A typical wireless communication receiver includes a down converter stage in order to translate a received radio frequency carrier signal to an intermediate frequency (IF) signal and thereafter (or direct) to a baseband signal. Many current wireless communication systems employ digital technology, which introduces complexity into the receiver's down converter stage, whereby an input radio frequency signal is divided and multiplied by a local oscillator signal and a quadrature version of the local oscillator signal. The resulting outputs are known as the in-phase (I) and quadrature (Q) components. Filtering and amplification in the analogue stages typically precede analogue to digital conversion and subsequent filtering and amplification in the digital domain.
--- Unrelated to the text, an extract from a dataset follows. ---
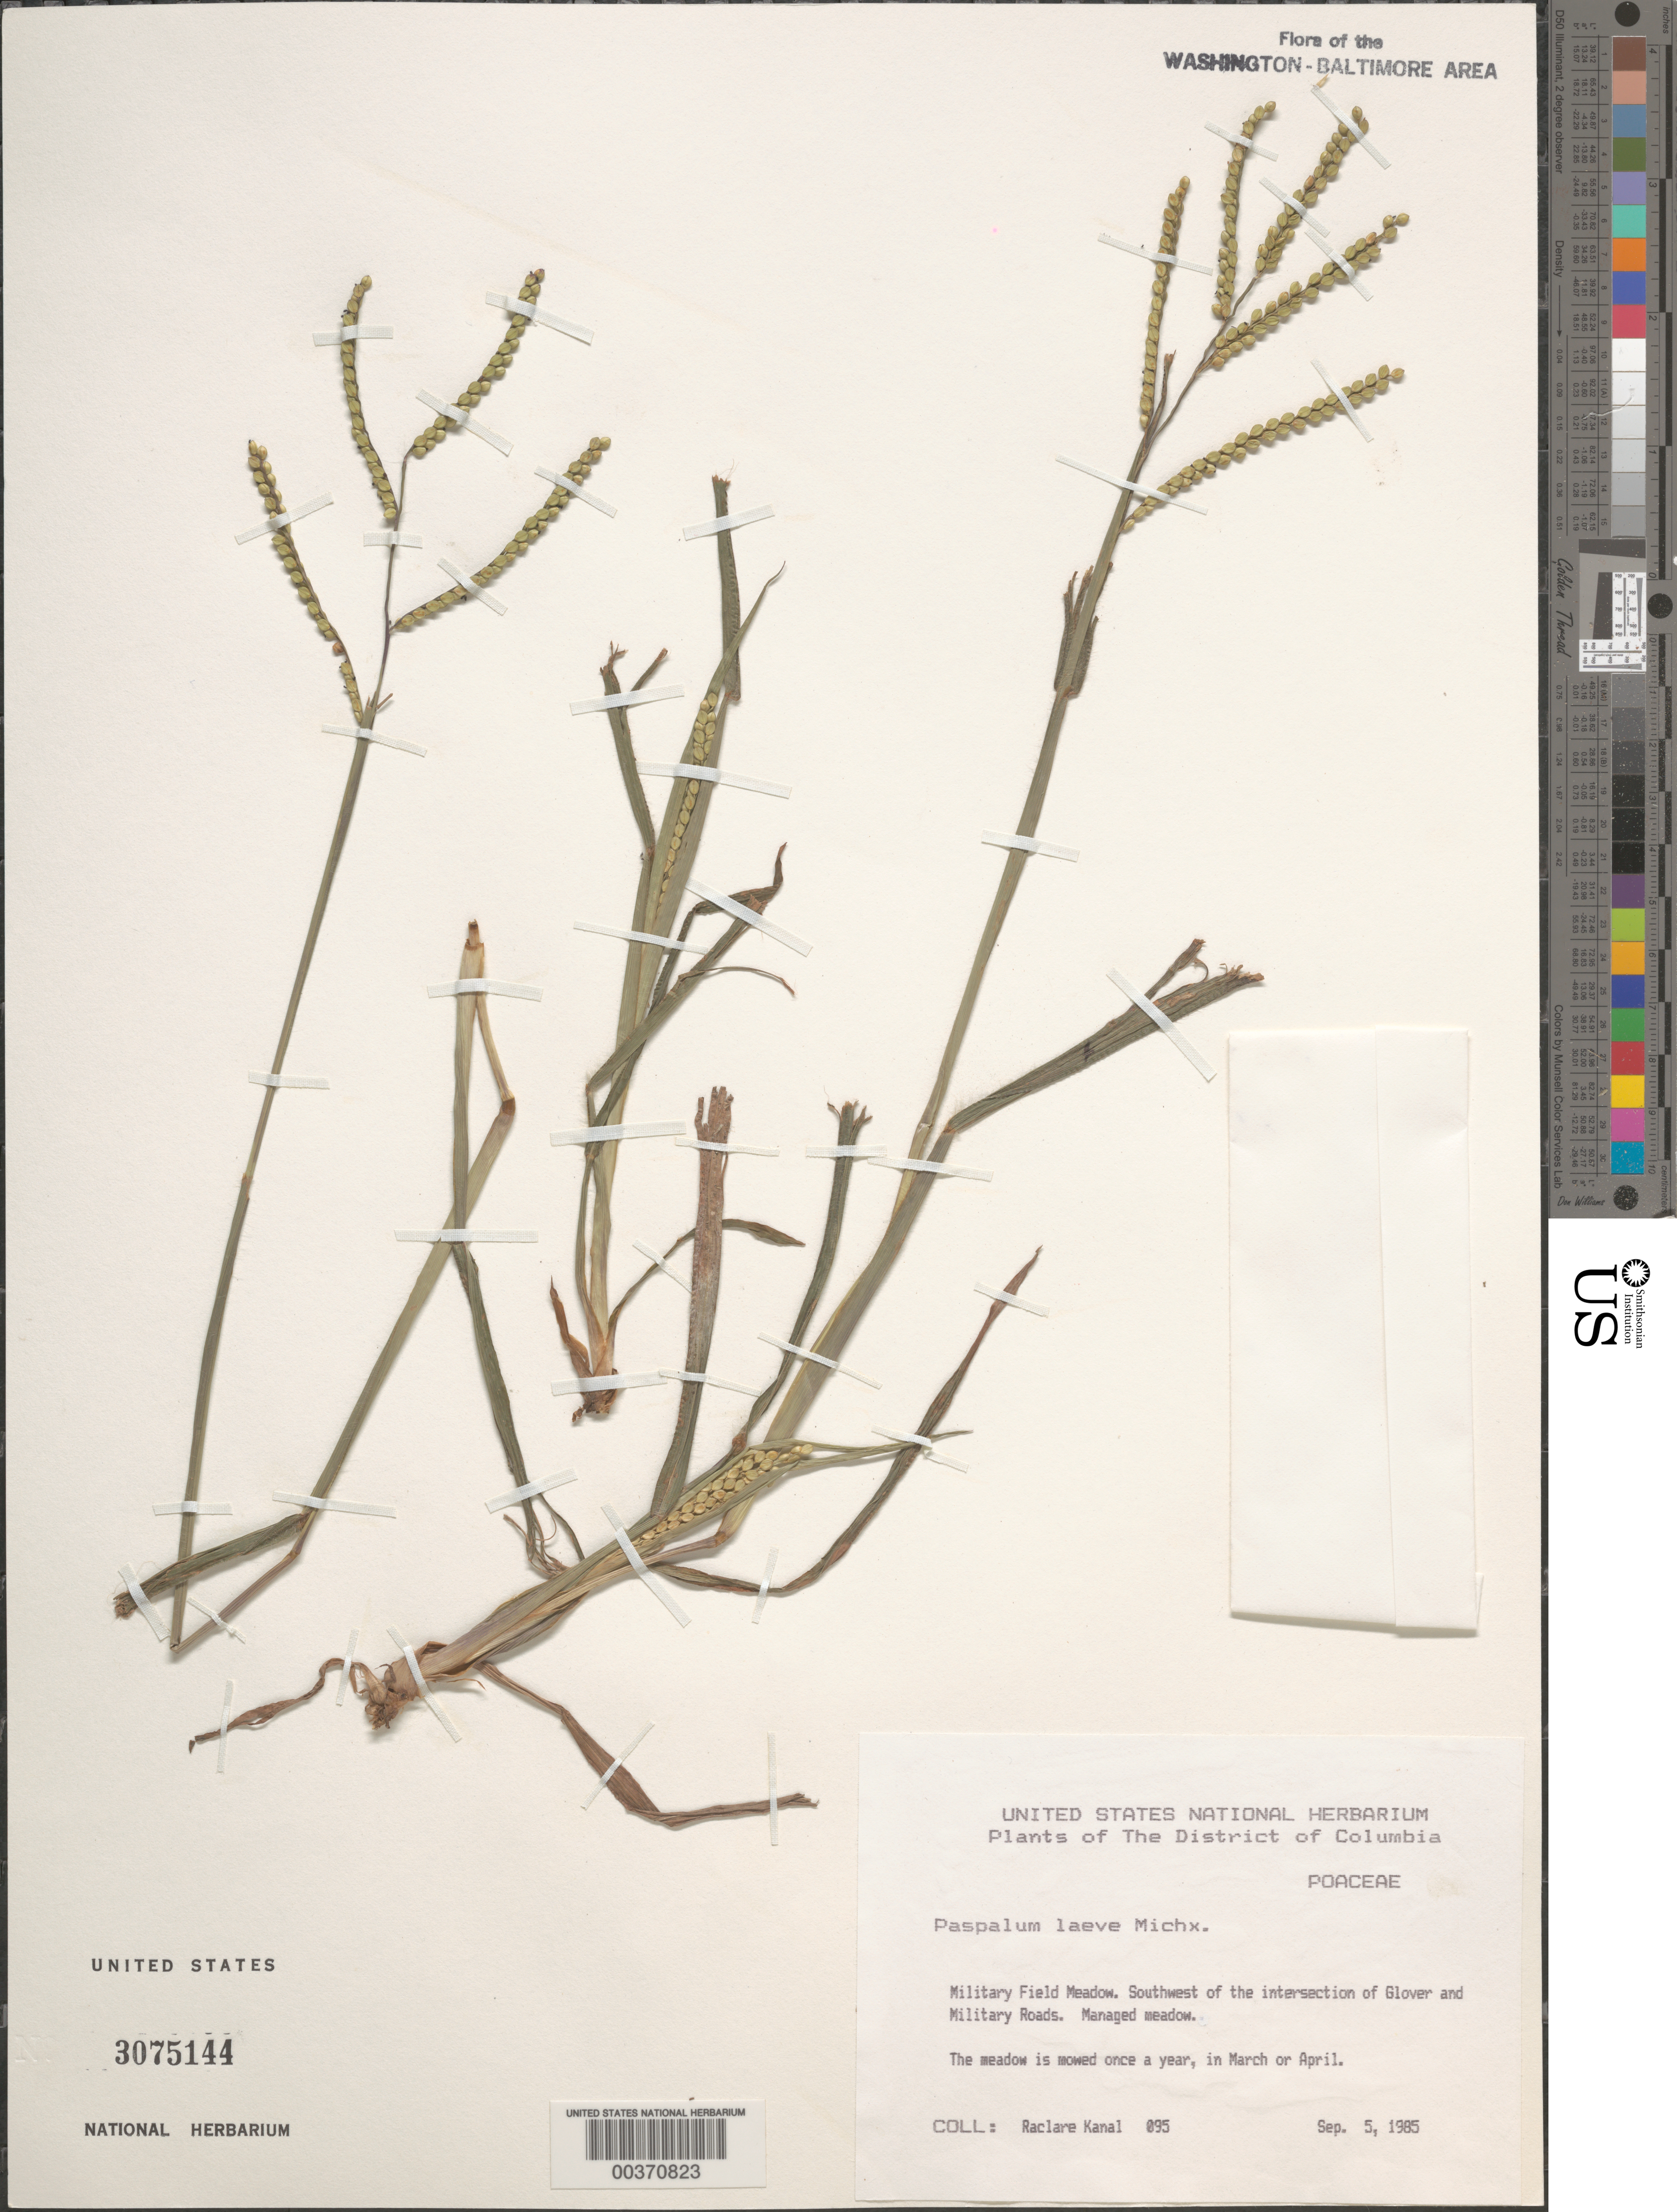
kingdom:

A recent development in wireless communications has introduced short-range wireless capabilities to wireless communication units, e.g. Bluetooth™ and WiFi™. For example, the Internet of Things (IoT) market is a booming technology area investigating Wi-Fi™ technology for many low power consumption products.
Most radio architectures that use digital modulation schemes require two analogue to digital converters (ADCs) in the receive path to convert respective quadrature (I and Q) signals. In radio frequency (RF) transceivers operating in receive mode, a large part of the overall current consumption is used by the ADCs to convert the quadrature ‘I’ and ‘Q’ signals from the analogue to the digital domain.
To address such problems associated with ADCs, architectures for implementing scalable resolution A/D converters and architectures for controlling dynamic ranges of an A/D converter have been investigated. For example, in U.S. Pat. No. 7,295,645 B1, a mechanism for dynamic selection of an ADC dynamic range using solely power is proposed.
Architectures and circuits and methods for improving the performance, and reducing the current consumption, of ADCs would therefore be useful.